"Pesadelos
Acordou assustado. Acabara de ter um horrível pesadelo, o pior de toda a sua vida. Nele, não conseguia parar de vomitar toda sorte de insetos e "similares": baratas, besouros, formigas, centopéias, e outras criaturas bizarras. Em choque e suado, levou alguns segundos para recuperar-se e dar-se conta de que tudo estava bem. Sua esposa dormia tranquila, mas sua filha chorava no quarto ao lado. Foi vê-la e logo detectou o problema: uma fralda suja. Foi trocá-la e sentiu vontade de vomitar ao ver seu conteúdo nojento. Estava acostumado com a tarefa, nunca tinha sentido isso antes. O pesadelo sem dúvida mexera com ele. Conseguiu resistir e fez a troca, logo retornando para a cama.
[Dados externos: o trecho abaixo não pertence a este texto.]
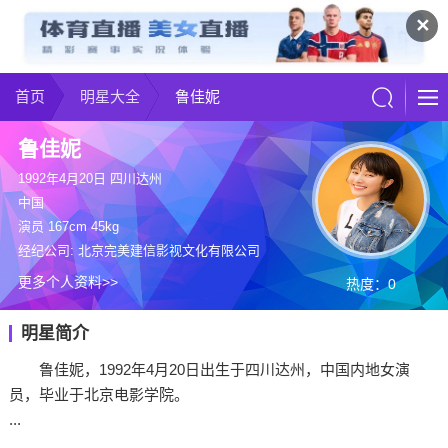
✕
首页
明星大全
鲁佳妮
鲁佳妮
1992年4月20日 四川达州
中国
演员 167cm 45kg
经纪公司: 北京完美建信影视文化有限公司
更多个人资料>>
热度：0
明星简介
鲁佳妮，1992年4月20日出生于四川达州，中国内地女演
员，毕业于北京电影学院。
...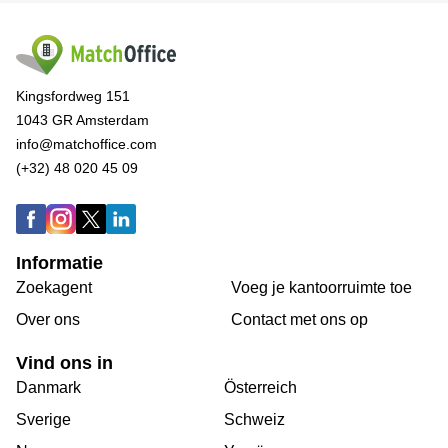
Kingsfordweg 151
1043 GR Amsterdam
info@matchoffice.com
(+32) 48 020 45 09
Informatie
Zoekagent
Voeg je kantoorruimte toe
Over ons
Сontact met ons op
Vind ons in
Danmark
Österreich
Sverige
Schweiz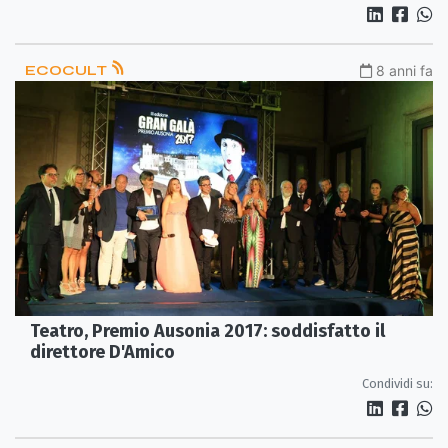
ECOCULT
8 anni fa
Teatro, Premio Ausonia 2017: soddisfatto il
direttore D'Amico
Condividi su: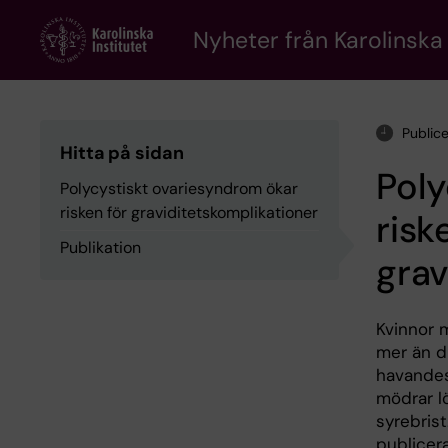
Skip
to
Nyheter från Karolinska 
main
content
Public
Hitta på sidan
Poly
Polycystiskt ovariesyndrom ökar
risken för graviditetskomplikationer
risk
Publikation
grav
Kvinnor 
mer än du
havandes
mödrar l
syrebrist
publicer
Indo para o trabalho, presenciou um terrível acidente, dois carros amassados, e dois corpos retorcidos no asfalto. Mais uma vez veio a vontade, e mais uma vez ele resistiu e não vomitou. Chegou no escritório, feliz por poder deixar para trás aquela estranha manhã e enterrar-se no trabalho burocrático que tantas vezes desdenhara antes. Voltou para casa, ainda incomodado com o pesadelo, embora nenhuma outra ocorrência tenha sido registrada ao longo do dia. Após encerrar suas atividades, deitou-se, fechou os olhos e orou para que o pesadelo não retornasse. Mas suas preces ficaram sem resposta. Lá estavam novamente todos os animaizinhos nojentos, brotando de sua boca, de forma ininterrupta.
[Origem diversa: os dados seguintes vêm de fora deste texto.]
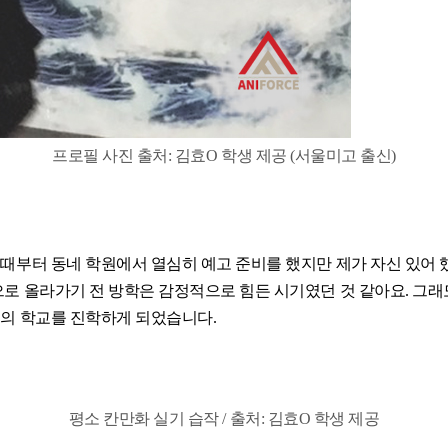
프로필 사진 출처: 김효O 학생 제공 (서울미고 출신)
 때부터 동네 학원에서 열심히 예고 준비를 했지만 제가 자신 있어
으로 올라가기 전 방학은 감정적으로 힘든 시기였던 것 같아요. 그
열의 학교를 진학하게 되었습니다.
평소 칸만화 실기 습작 / 출처: 김효O 학생 제공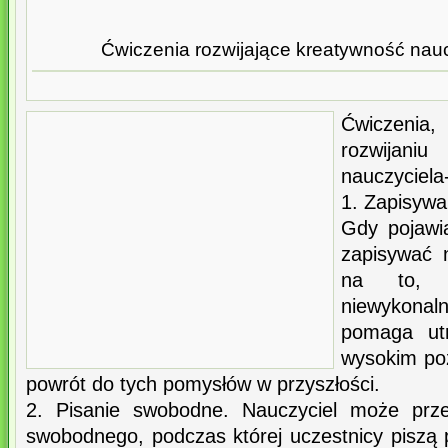
Ćwiczenia rozwijające kreatywność nauc
Ćwiczenia
rozwijan
nauczyciela
1. Zapisywa
Gdy pojawia
zapisywać 
na to, j
niewykonal
pomaga ut
wysokim poz
powrót do tych pomysłów w przyszłości.
2. Pisanie swobodne. Nauczyciel może prze
swobodnego, podczas której uczestnicy piszą 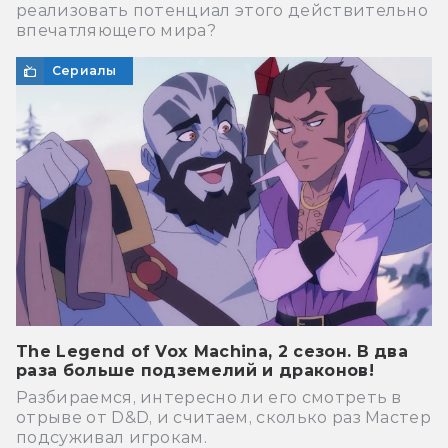
реализовать потенциал этого действительно
впечатляющего мира?
Сериалы
The Legend of Vox Machina, 2 сезон. В два
раза больше подземелий и драконов!
Разбираемся, интересно ли его смотреть в
отрыве от D&D, и считаем, сколько раз Мастер
подсуживал игрокам.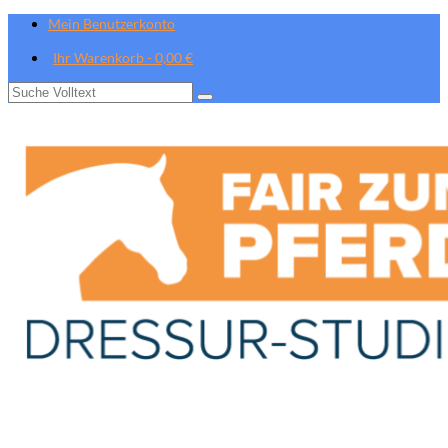
Mein Benutzerkonto
Ihr Warenkorb
-
0,00
€
Suche
nach: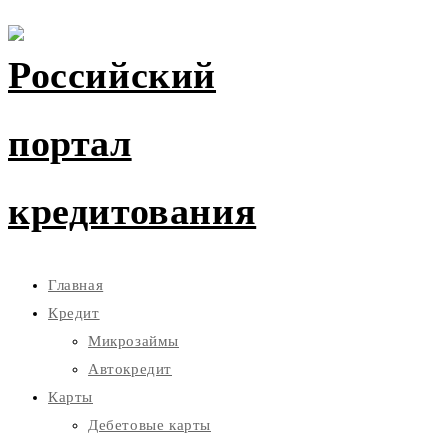
Главная
Кредит
Микрозаймы
Автокредит
Карты
Дебетовые карты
Era, sem dúvida, um pesadelo diabólico, surgido diretamente do inferno. Repetiu-se, então, o mesmo esquema, a mesma rotina. A fralda suja da bebê. Algum acontecimento nojento durante o dia. E, à noite, o retorno do pesadelo. Dia após dia. Semana depois de semana. E o sentimento de desconforto só crescia, a sensação constante de nojo persistia. Ele tentou mudar seus hábitos, buscou por remédios e terapias que lhe trouxessem alívio. Mas nada adiantava. Até que um dia o desespero fez com que ele tivesse uma ideia inusitada.
Saiu pela cidade coletando insetos. Vasculhou os cantos e buracos mais escuros em busca das criaturas. Nem mesmo os bichos voadores escaparam de sua determinada caçada. Trancou-se em casa e então realizou seu extravagante banquete. Seus dentes trituraram pernas, asas e antenas. E não demorou muito para que os bichinhos exigissem a sua saída, e irrompessem garganta acima, sem qualquer cerimônia. Ali estava o pesadelo enfim tornado realidade. Com lágrimas nos olhos, ele ajoelhou-se e rezou para que seu tormento noturno tivesse chegado ao fim graças à sua sinistra estratégia.
A noite veio, e com ela nenhum pesadelo. Ele estava livre daquelas sombrias imagens de insetos sendo vomitados. Sua ideia deu certo, e ele finalmente teve um dia feliz, onde conseguiu aproveitar seu trabalho, sua esposa e sua filha como há muito tempo não fazia. Foi para a cama novamente sem medo, certo de que não mais precisaria encarar o terror dos pesadelos. Ledo engano. O vômito destemperado estava de volta, e desta vez não eram insetos que estavam sendo devolvidos, mas partes do corpo de sua filhinha, que ele reconhecera imediatamente.
Voltou ao mundo real, abriu a janela e saltou, vindo a encontrar o asfalto 20 andares depois. Morreu contente, pois sabia que esta era a única solução que ele seria capaz de aplicar ao seu pequeno problema com os pesadelos que insistem em continuar brincando até tornarem-se reais."